3 tips for online musicEveryone wants their music to sound great on Spotify or Pandora, but making a master requires a little more forethought than just getting a loud master. In that spirit, here’s an excerpt from the latest Mastering Engineer’s Handbook 3rd edition that provides 3 tips for a better sounding online music.

1. Turn it down a bit. A song that’s flat-lined at -0.1 dBFS isn’t going to encode as well as a song with some headroom. In iTunes for instance, the AAC encoder sometimes outputs a tad hotter than the source, so there’s some inter-sample overloads that happen at that level that aren’t detected on a typical peak meter, since all DACs respond differently to it.

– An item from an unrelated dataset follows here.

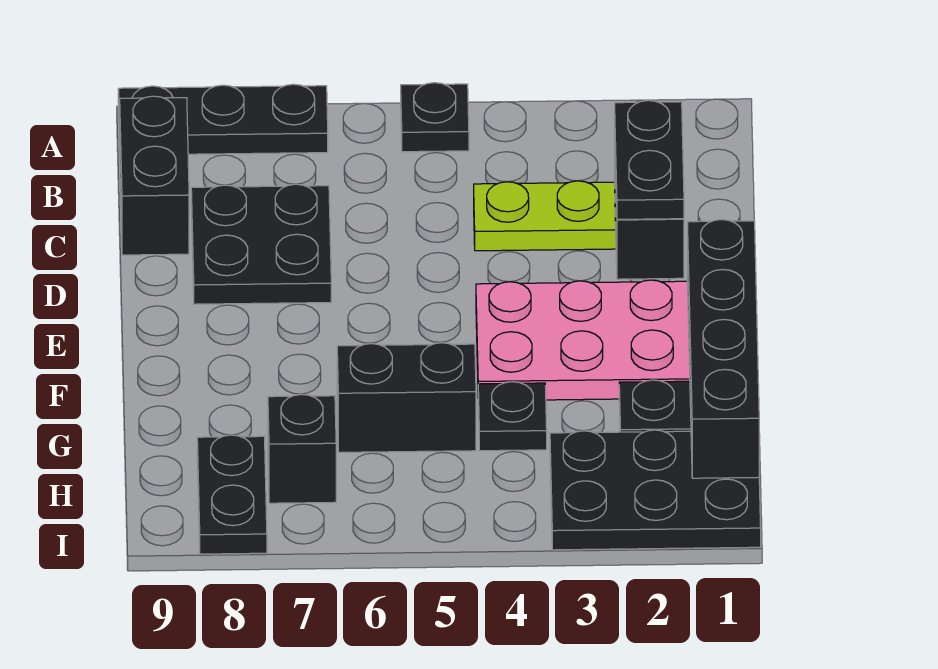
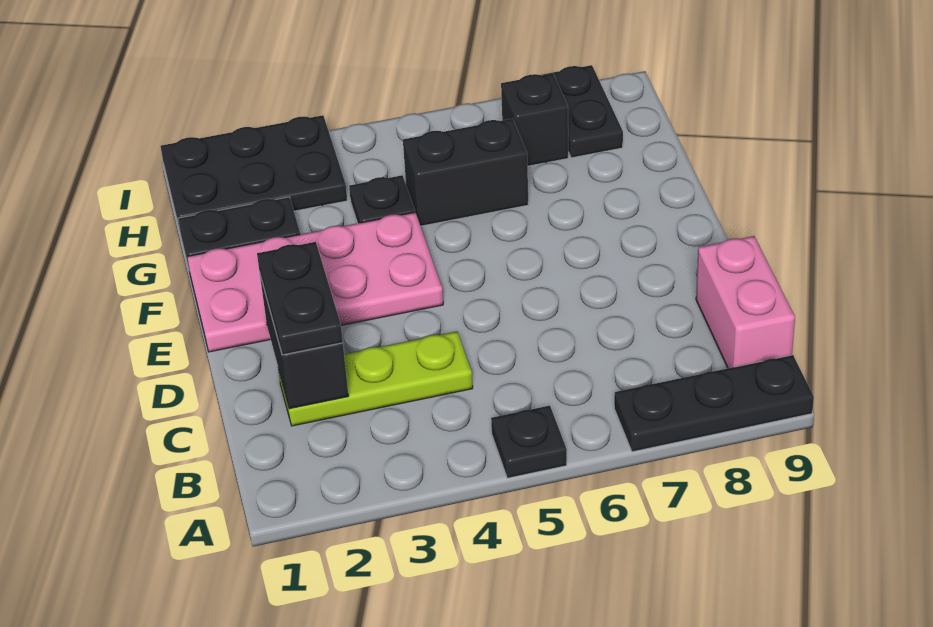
black brick B9:C9 level 1 -> pink brick B9:C9 level 1
black plate C7:D8 level 1 -> none
black brick E1:H1 level 2 -> none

As a result, a level that doesn’t trigger an over on your DAW’s DAC may actually be an over on another playback unit. This is the same for most encoders.

If you back it down to -0.5 or even -1 dB, the encode will sound a lot better and your listener probably won’t be able to tell much of a difference in level anyway. 

2. Don’t squash the master too hard. Masters with some dynamic range encode better. Masters that are squeezed to within an inch of their life don’t; it’s as simple as that. Listeners like it better too. And then there’s the fact that on many services (like Apple Music), normalization occurs so all songs play at the same level. Songs with too much compression sound a lot worse than when there’s just a modest amount.

3. Sometimes rolling off a little of the extreme top end (16kHz and above) can help the encode as well. When any type of data compression is involved, it requires the same common-sense considerations. If you back off on the level, the mix buss compression and the high frequencies, you’ll be surprised just how good your online music can sound.